# A special case for the subset sum problem: selecting from powers of two

Given a multiset $X=\{x_1,\dots,x_n\}$ where every element $w_i$ is a power of two, and given an integer $M$, I'd like to determine if there is any subset of $X$ that sums to $M$.

(This question is based on a previous question about the subset problem where every number in the set is a multiple of two, but this time $X$ consists only of powers of two.)

Can we find an efficient algorithm for this problem? Could we make it any better than standard algorithms for subset sum or knapsack?

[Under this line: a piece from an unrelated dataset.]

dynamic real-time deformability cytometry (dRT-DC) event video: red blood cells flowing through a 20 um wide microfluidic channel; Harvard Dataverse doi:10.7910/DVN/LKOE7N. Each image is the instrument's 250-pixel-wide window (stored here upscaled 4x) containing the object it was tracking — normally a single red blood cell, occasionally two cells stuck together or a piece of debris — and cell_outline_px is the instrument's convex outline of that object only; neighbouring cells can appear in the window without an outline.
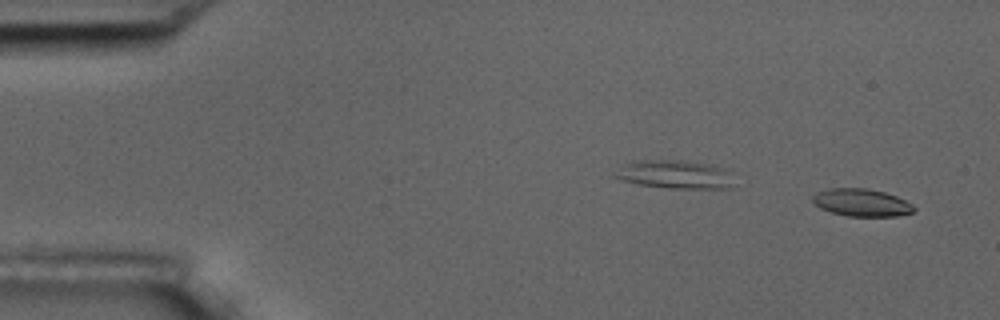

First, look at the bits that are set in $M$ and write it as $M = m_1+m_2+\dots$ where each $m_i$ is a power of two and such that $m_1$ is the smallest power of two, and so on.
If the numbers $x_i \in X$ are distinct powers of two and you can use each one zero or one times, the problem is trivial: If all $m_i$ are found in $X$, then $M$ can be formed by them, otherwise it can't. This is because missing powers of two can't be formed by a) any combination of larger powers of two or b) distinct smaller powers of two.
If the numbers $x_i$ aren't guaranteed to be distinct, it's a bit more complex. Missing powers of two still can't be formed by larger powers of two, but they can be formed by non-distinct smaller powers of two.
Let's look at how smaller powers of two can form larger powers of two. If you have powers of two $A = [a_1, \dots, a_n]$ that are smaller than a power of two $N$, and $S=\sum_{i=0}^n a_i$, then $N$ can be formed by them iff $S \ge N$. Let $b$ be the smallest power of two in $A$ and $c$ its number of occurences in $A$. If $c$ is odd, one $a_i=b$ can't combine with anything to form a higher power of two and the corresponding bit will be set in $S$. The others can be replaced with $\lfloor \frac{c}{2} \rfloor$ copies of the number $2b$ in $A$. If we continue this with higher powers of two until we get to $N$, we find that we can form $\lfloor \frac{S}{N} \rfloor$ copies of $N$ with $A$.
So, start with $m_1$. If it's found in $X$, we remove it and move to the next power of two. If it's not, we calculate the sum $S$ of all $x_i$ smaller than $m_1$ and remove them from $X$. If $S \lt N$, then $M$ can't be formed by $X$. Otherwise, we add $\lfloor \frac{S}{m_1} \rfloor - 1$ copies of $m_1$ to $X$ and continue in the same manner with the next smallest power of two in $M$.